### GIVEN REQUEST 1
Copy the stretch of the forum thread on salary from "Im kinda looking" through "London not so.", word for word.

### PASSAGE PROVIDED
# Salary and other



## mac_mac74

Two questions:

1. I am in negotiation stage with a company on salary and wanted to get a feel for what a decent living salary is for a husband with a wife at home and 1 kid in Germany (Baden-Wurttemberg). I dont want to mention the salary as I saw another post where a massive backlash took place as it appeared as if someone was boasting about the salary. 
Im kinda looking for benchmark for myself, I have around 16yrs work experience with a masters degree and work in the IT industry.

2. Do senior management from large organisations take public transport to work, or are they frowned upon - please do not see this as a joke, as in South Africa it is frowned upon, however in London not so.


----------



## twostep

mac_mac74 said:


> Two questions:
> 
> 1. I am in negotiation stage with a company on salary and wanted to get a feel for what a decent living salary is for a husband with a wife at home and 1 kid in Germany (Baden-Wurttemberg). I dont want to mention the salary as I saw another post where a massive backlash took place as it appeared as if someone was boasting about the salary.

### PROVIDED RECORDS
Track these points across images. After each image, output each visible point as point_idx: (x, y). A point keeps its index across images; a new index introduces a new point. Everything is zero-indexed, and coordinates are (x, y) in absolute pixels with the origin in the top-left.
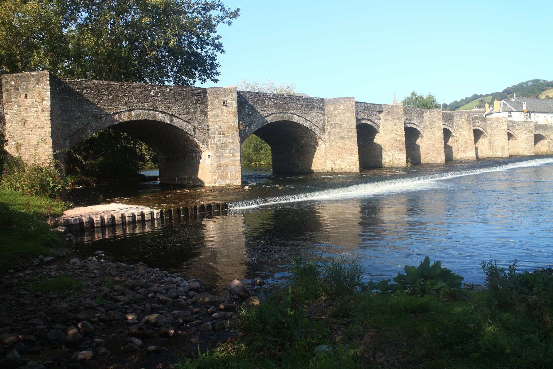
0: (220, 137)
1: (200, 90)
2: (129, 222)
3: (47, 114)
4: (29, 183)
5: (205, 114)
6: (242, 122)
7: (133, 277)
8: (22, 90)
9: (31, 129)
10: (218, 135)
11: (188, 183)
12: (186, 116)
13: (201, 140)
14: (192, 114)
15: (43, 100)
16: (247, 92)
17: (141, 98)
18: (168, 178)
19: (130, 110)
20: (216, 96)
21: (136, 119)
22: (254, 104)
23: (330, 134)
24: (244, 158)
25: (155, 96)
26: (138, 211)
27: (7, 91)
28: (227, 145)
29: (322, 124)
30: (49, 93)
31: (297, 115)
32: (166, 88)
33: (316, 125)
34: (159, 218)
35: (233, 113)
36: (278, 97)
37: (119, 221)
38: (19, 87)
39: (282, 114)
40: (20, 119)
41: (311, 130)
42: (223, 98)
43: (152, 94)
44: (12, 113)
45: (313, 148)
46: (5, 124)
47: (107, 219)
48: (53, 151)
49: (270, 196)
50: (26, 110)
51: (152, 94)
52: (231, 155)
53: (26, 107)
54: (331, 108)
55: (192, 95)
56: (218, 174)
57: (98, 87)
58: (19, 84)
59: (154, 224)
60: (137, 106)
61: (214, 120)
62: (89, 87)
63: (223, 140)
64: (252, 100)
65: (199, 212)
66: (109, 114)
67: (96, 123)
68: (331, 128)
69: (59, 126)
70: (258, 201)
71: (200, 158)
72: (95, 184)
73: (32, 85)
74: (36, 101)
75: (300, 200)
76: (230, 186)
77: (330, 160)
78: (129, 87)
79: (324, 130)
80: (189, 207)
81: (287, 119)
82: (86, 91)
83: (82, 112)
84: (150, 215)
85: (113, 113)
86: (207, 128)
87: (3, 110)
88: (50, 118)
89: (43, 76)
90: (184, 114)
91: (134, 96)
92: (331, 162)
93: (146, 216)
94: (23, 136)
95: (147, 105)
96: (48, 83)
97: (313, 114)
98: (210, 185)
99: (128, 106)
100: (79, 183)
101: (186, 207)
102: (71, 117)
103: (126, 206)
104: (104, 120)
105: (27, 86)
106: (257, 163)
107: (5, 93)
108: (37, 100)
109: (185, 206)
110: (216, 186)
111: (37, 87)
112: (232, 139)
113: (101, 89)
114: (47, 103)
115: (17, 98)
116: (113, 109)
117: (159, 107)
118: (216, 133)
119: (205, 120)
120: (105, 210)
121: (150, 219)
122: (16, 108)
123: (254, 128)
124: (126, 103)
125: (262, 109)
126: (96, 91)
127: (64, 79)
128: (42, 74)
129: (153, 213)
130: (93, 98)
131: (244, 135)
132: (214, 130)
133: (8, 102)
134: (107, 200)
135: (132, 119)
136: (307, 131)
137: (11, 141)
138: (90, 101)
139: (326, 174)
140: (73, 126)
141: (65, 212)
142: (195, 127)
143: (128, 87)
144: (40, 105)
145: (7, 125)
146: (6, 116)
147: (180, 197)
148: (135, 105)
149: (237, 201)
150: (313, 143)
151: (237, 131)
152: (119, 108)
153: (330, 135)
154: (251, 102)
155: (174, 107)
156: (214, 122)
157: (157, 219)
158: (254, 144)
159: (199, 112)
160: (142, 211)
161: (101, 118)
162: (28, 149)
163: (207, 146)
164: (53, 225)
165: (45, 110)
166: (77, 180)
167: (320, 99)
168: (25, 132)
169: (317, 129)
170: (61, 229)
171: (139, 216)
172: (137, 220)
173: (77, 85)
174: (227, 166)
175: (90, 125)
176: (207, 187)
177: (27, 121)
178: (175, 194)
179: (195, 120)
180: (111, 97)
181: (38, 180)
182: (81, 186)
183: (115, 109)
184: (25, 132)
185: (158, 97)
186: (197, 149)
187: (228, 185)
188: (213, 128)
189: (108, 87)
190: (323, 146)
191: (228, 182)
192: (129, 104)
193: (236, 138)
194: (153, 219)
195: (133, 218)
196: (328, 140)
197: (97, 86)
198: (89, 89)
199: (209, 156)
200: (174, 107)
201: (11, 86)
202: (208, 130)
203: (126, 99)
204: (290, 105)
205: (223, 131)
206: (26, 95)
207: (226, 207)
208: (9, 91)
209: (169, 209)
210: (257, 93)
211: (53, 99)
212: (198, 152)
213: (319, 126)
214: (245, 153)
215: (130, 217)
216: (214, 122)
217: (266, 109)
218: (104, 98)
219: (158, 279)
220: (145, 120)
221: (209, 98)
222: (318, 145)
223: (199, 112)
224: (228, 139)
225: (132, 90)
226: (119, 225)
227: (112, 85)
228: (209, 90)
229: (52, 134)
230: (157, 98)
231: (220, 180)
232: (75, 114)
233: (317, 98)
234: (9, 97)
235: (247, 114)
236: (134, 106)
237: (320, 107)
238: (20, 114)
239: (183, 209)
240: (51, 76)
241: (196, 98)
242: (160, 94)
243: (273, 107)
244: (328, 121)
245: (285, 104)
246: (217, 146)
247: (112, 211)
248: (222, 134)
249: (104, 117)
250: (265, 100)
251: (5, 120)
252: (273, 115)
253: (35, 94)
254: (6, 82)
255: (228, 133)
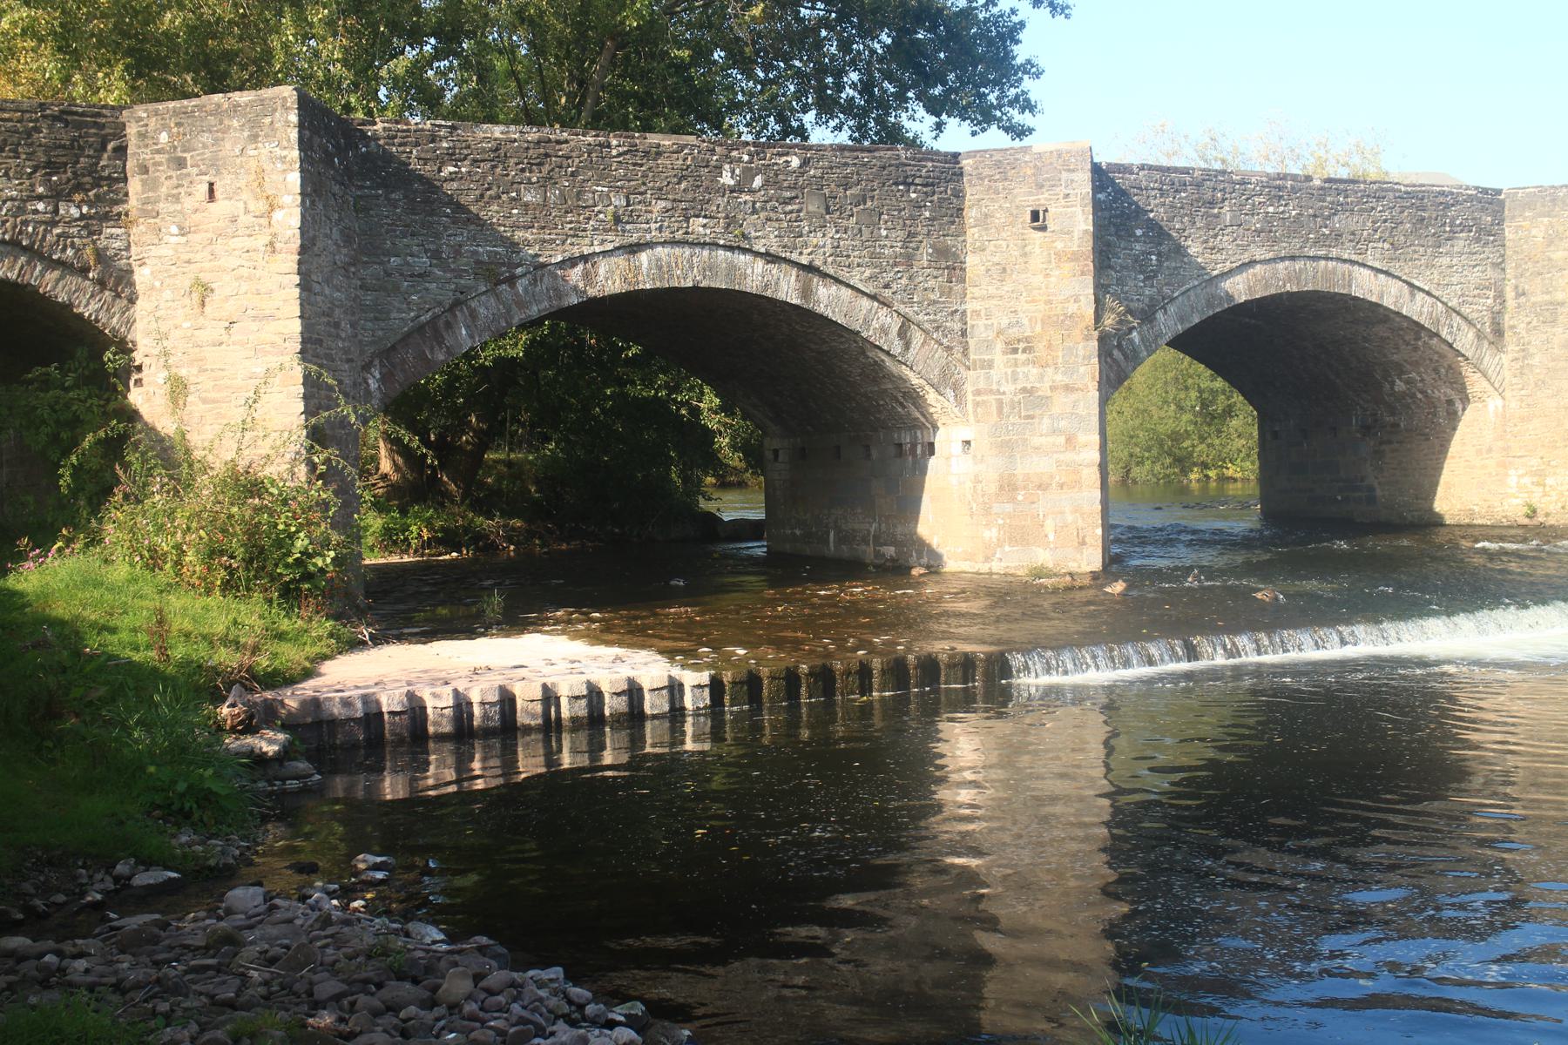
0: (1016, 365)
1: (933, 161)
2: (574, 720)
3: (288, 261)
4: (201, 538)
5: (950, 264)
6: (1116, 296)
7: (402, 1015)
8: (198, 166)
9: (227, 324)
10: (1004, 353)
11: (878, 554)
12: (867, 273)
13: (935, 375)
14: (895, 264)
15: (272, 208)
16: (1142, 167)
17: (677, 197)
18: (798, 532)
19: (633, 249)
20: (1000, 185)
21: (658, 285)
22: (1171, 220)
23: (1525, 352)
24: (1155, 452)
25: (737, 189)
26: (617, 676)
27: (144, 170)
28: (1042, 398)
29: (1490, 309)
30: (295, 178)
31: (1372, 268)
32: (787, 154)
33: (1458, 313)
34: (705, 708)
35: (1074, 257)
36: (1279, 187)
37: (534, 716)
38: (187, 155)
39: (1299, 265)
40: (187, 283)
41: (1437, 335)
42: (1031, 194)
43: (727, 179)
44: (160, 257)
45: (1442, 412)
46: (132, 301)
47: (482, 703)
48: (309, 412)
49: (1211, 630)
50: (209, 248)
51: (727, 179)
52: (1062, 440)
53: (209, 235)
54: (1534, 232)
55: (897, 184)
56: (1001, 522)
57: (502, 152)
58: (188, 141)
59: (683, 733)
60: (660, 229)
61: (992, 290)
62: (466, 152)
63: (1026, 376)
64: (1163, 204)
65: (881, 690)
66: (544, 266)
67: (492, 300)
68: (1534, 323)
69: (337, 311)
70: (1153, 650)
71: (930, 450)
72: (512, 547)
73: (235, 143)
74: (247, 211)
75: (1350, 652)
76: (1049, 576)
77: (1521, 472)
78: (632, 150)
79: (1498, 332)
80: (838, 666)
81: (1322, 286)
82: (452, 169)
83: (436, 254)
84: (664, 692)
85: (560, 258)
86: (957, 326)
87: (128, 248)
88: (297, 279)
89: (275, 110)
90: (858, 265)
91: (652, 189)
92: (1527, 480)
93: (647, 696)
94: (197, 350)
95: (704, 226)
96: (294, 134)
97: (1445, 261)
98: (966, 566)
99: (624, 231)
100: (449, 539)
101: (824, 666)
102: (389, 275)
103: (579, 648)
104: (526, 290)
105: (215, 148)
106: (1212, 473)
107: (138, 177)
108: (252, 207)
109: (819, 662)
110: (991, 574)
111: (252, 153)
112: (1065, 373)
113: (512, 161)
114: (289, 219)
115: (177, 198)
116: (563, 243)
117: (753, 234)
118: (1000, 346)
119: (951, 289)
120: (481, 662)
121: (666, 708)
122: (174, 240)
123: (1169, 323)
124: (617, 220)
125: (1206, 241)
126: (494, 167)
127: (364, 123)
128: (271, 99)
129: (681, 685)
130: (482, 196)
131: (1126, 356)
132: (991, 335)
133: (146, 214)
134: (514, 622)
135: (641, 287)
136: (1419, 338)
137: (153, 368)
138: (471, 212)
139: (1495, 532)
140: (400, 311)
141: (328, 667)
142: (907, 321)
143: (625, 153)
144: (260, 225)
145: (141, 307)
146: (136, 269)
147: (823, 616)
148: (653, 226)
149: (1059, 644)
150: (1443, 392)
151: (1087, 338)
152: (587, 241)
153: (1524, 357)
154: (1158, 213)
155: (820, 234)
156: (991, 297)
157: (697, 713)
158: (1201, 391)
159: (925, 255)
160: (631, 674)
161: (512, 280)
162: (214, 401)
163: (959, 399)
164: (240, 723)
165: (278, 245)
166: (442, 529)
167: (1485, 191)
168: (202, 336)
169: (1464, 326)
170: (268, 743)
171: (618, 694)
172: (607, 713)
173: (417, 144)
174: (1039, 487)
175: (469, 307)
176: (953, 574)
177: (212, 290)
178: (806, 602)
179: (909, 292)
180: (553, 195)
181: (238, 528)
182: (454, 554)
183: (572, 244)
184: (202, 336)
185: (752, 191)
186: (918, 415)
187: (1039, 573)
188: (986, 326)
189: (543, 154)
190: (1491, 408)
191: (1044, 557)
192: (628, 223)
193: (1082, 369)
194: (676, 714)
195: (590, 705)
196: (1515, 381)
197: (497, 149)
198: (466, 163)
199: (968, 443)
200: (820, 234)
201: (158, 152)
202: (964, 333)
203: (618, 201)
204: (1338, 222)
205: (1027, 339)
206: (211, 185)
207: (1006, 671)
208: (151, 169)
209: (750, 672)
210: (1186, 171)
211: (313, 203)
212: (922, 427)
213: (1475, 315)
214: (1161, 429)
215: (577, 698)
216: (991, 297)
217: (1225, 240)
218: (528, 198)
219: (516, 1032)
220: (695, 289)
221: (972, 193)
222: (1466, 400)
223: (925, 255)
224: (1050, 371)
225: (641, 165)
226: (528, 730)
227: (559, 142)
228: (970, 161)
229: (303, 343)
230: (745, 197)
231: (1007, 548)
232: (408, 264)
233: (1468, 188)
234: (150, 194)
235: (1140, 264)
236: (649, 231)
237: (1479, 230)
238: (189, 262)
239: (811, 674)
240: (305, 104)
241: (913, 196)
242: (758, 181)
243: (1259, 232)
244: (1520, 294)
245: (1315, 216)
246: (1000, 404)
247: (507, 668)
248: (1024, 351)
249: (524, 275)
250: (1224, 200)
251: (132, 284)
252: (1258, 267)
253: (242, 183)
254: (142, 136)
255: (1049, 346)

### GIVEN REQUEST 2
Duplicate the stretch of the listing from its first line through the line containing "42: (223, 98)", with both ends included. Leave out the pictures.

### COMPLETE OUTPUT 1
Im kinda looking for benchmark for myself, I have around 16yrs work experience with a masters degree and work in the IT industry.

2. Do senior management from large organisations take public transport to work, or are they frowned upon - please do not see this as a joke, as in South Africa it is frowned upon, however in London not so.

### COMPLETE OUTPUT 2
Track these points across images. After each image, output each visible point as point_idx: (x, y). A point keeps its index across images; a new index introduces a new point. Everything is zero-indexed, and coordinates are (x, y) in absolute pixels with the origin in the top-left.
0: (220, 137)
1: (200, 90)
2: (129, 222)
3: (47, 114)
4: (29, 183)
5: (205, 114)
6: (242, 122)
7: (133, 277)
8: (22, 90)
9: (31, 129)
10: (218, 135)
11: (188, 183)
12: (186, 116)
13: (201, 140)
14: (192, 114)
15: (43, 100)
16: (247, 92)
17: (141, 98)
18: (168, 178)
19: (130, 110)
20: (216, 96)
21: (136, 119)
22: (254, 104)
23: (330, 134)
24: (244, 158)
25: (155, 96)
26: (138, 211)
27: (7, 91)
28: (227, 145)
29: (322, 124)
30: (49, 93)
31: (297, 115)
32: (166, 88)
33: (316, 125)
34: (159, 218)
35: (233, 113)
36: (278, 97)
37: (119, 221)
38: (19, 87)
39: (282, 114)
40: (20, 119)
41: (311, 130)
42: (223, 98)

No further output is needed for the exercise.